Co-investigators and collaborators gathered for an annual meeting of the Useful to Usable project.
Co-investigators and collaborators gathered for an annual meeting of the Useful to Usable project.

Useful to Usable, a multi-institution effort led by Purdue that includes several UNL researchers, earned the National Institute of Food and Agriculture Partnership Award for mission integration, presented Oct. 22 in Washington, D.C.

U2U offers online tools to help farmers and agricultural advisers manage increasingly variable weather and climate conditions across the Corn Belt. They provide historical climate data that help inform purchasing, marketing and activity planning throughout the growing cycle. The team is led by Linda Prokopy, a professor in Purdue's Department of Forestry and Natural Resources.

U2U released four decision support tools in 2013-14, all free and publically available at http://www.agclimate4u.org. A new Irrigation Investment tool is scheduled for release late this year.

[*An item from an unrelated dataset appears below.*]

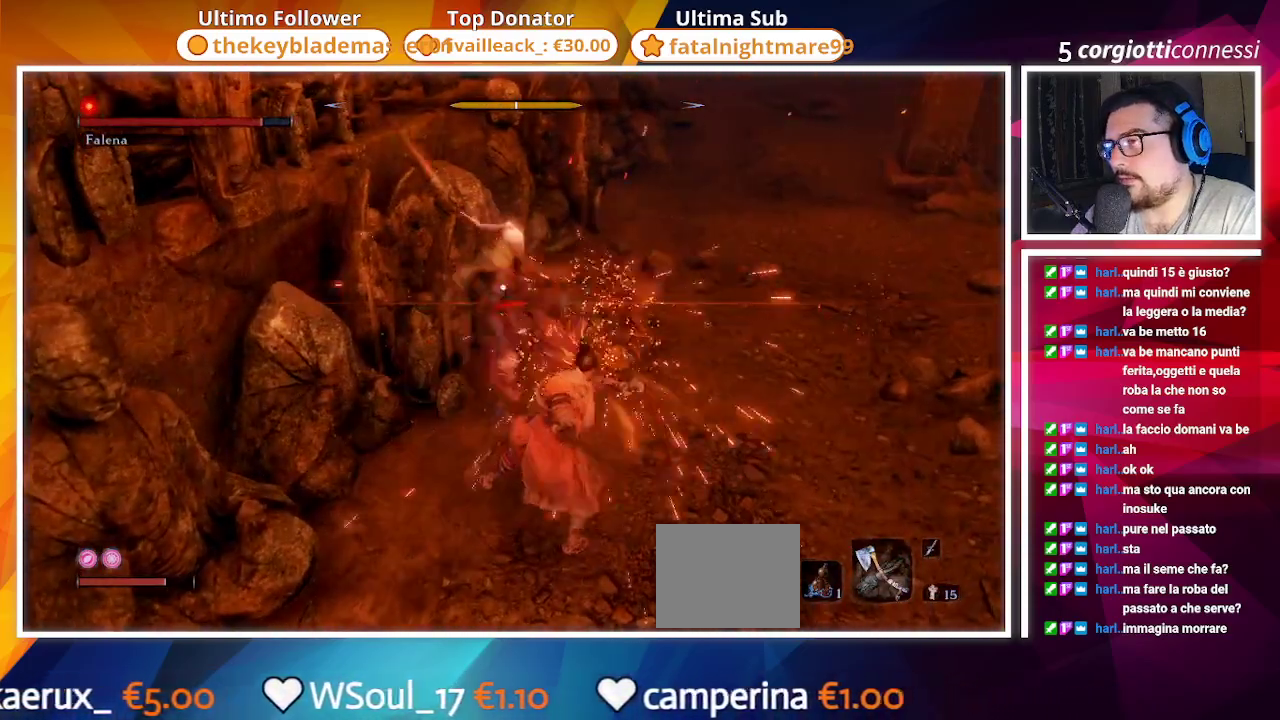
{"dt_ms": 500, "buttons": [], "left_stick": "right", "right_stick": "center", "events": [[300, "L1", "down"], [433, "L1", "up"]]}
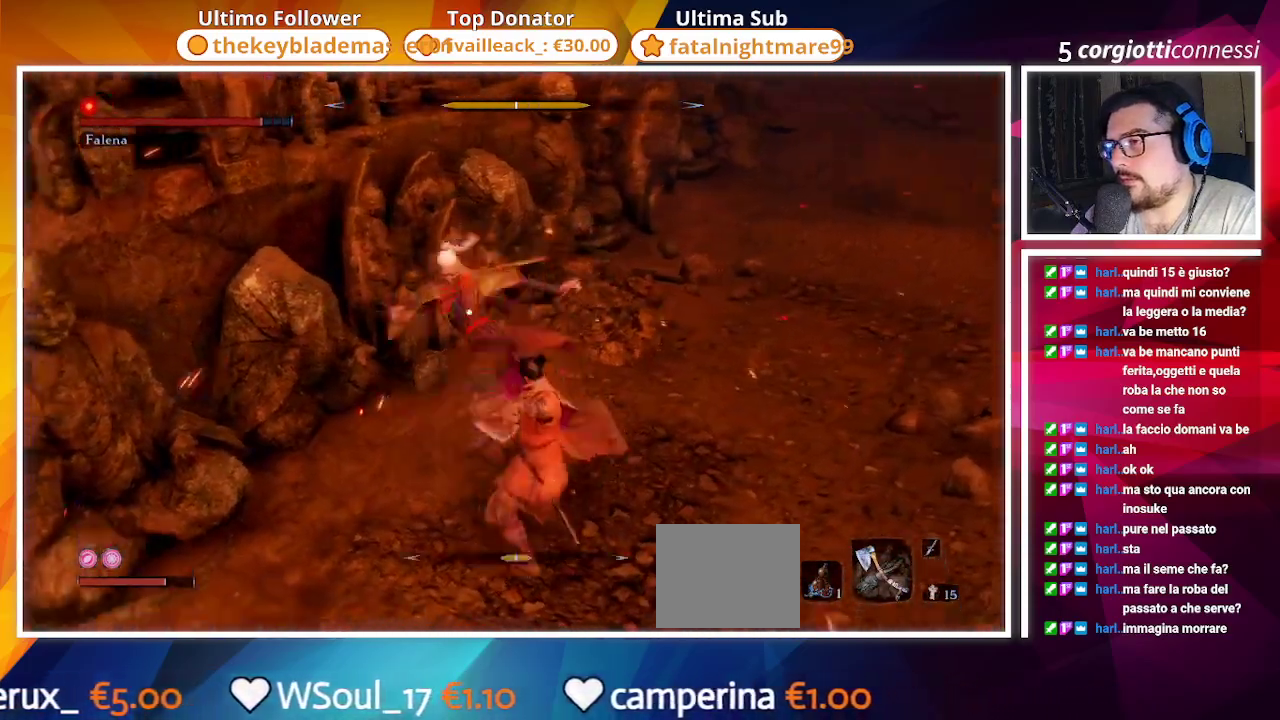
{"dt_ms": 500, "buttons": [], "left_stick": "up-right", "right_stick": "center", "events": [[233, "R1", "down"], [300, "left_stick", "up-right"], [333, "R1", "up"]]}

The tools display climate information in ways that help farmers make specific decisions.

"Mapping climate information to specific decisions captures the essence of U2U," said Martha Shulski, director of the High Plains Regional Climate Center at UNL and one of the co-PIs.

"This award speaks to how well we performed as a group. There were twenty co-PIs and nine institutions. Our success in large part is thanks to the leadership of Linda Prokopy and Melissa Widhalm (U2U project manager)," Shulski added.

"The U2U project is a great collaborative effort, bringing together a broad group of social, climate, and agricultural scientists and other collaborators to develop new tools to help farmers make important management decisions," said Cody Knutson, leader of the Planning and Social Science program at UNL's National Drought Mitigation Center, also a co-PI on the project.

Other UNL contributors were Roger Elmore, professor of Agronomy and Horticulture; Tonya Haigh, a rural sociologist and survey specialist with the drought center; Juliana Dai, a Natural Resources graduate student focusing on climate assessment and impacts; and Tapan Pathak, formerly a climate Extension educator at the School of Natural Resources, now at University of California-Merced.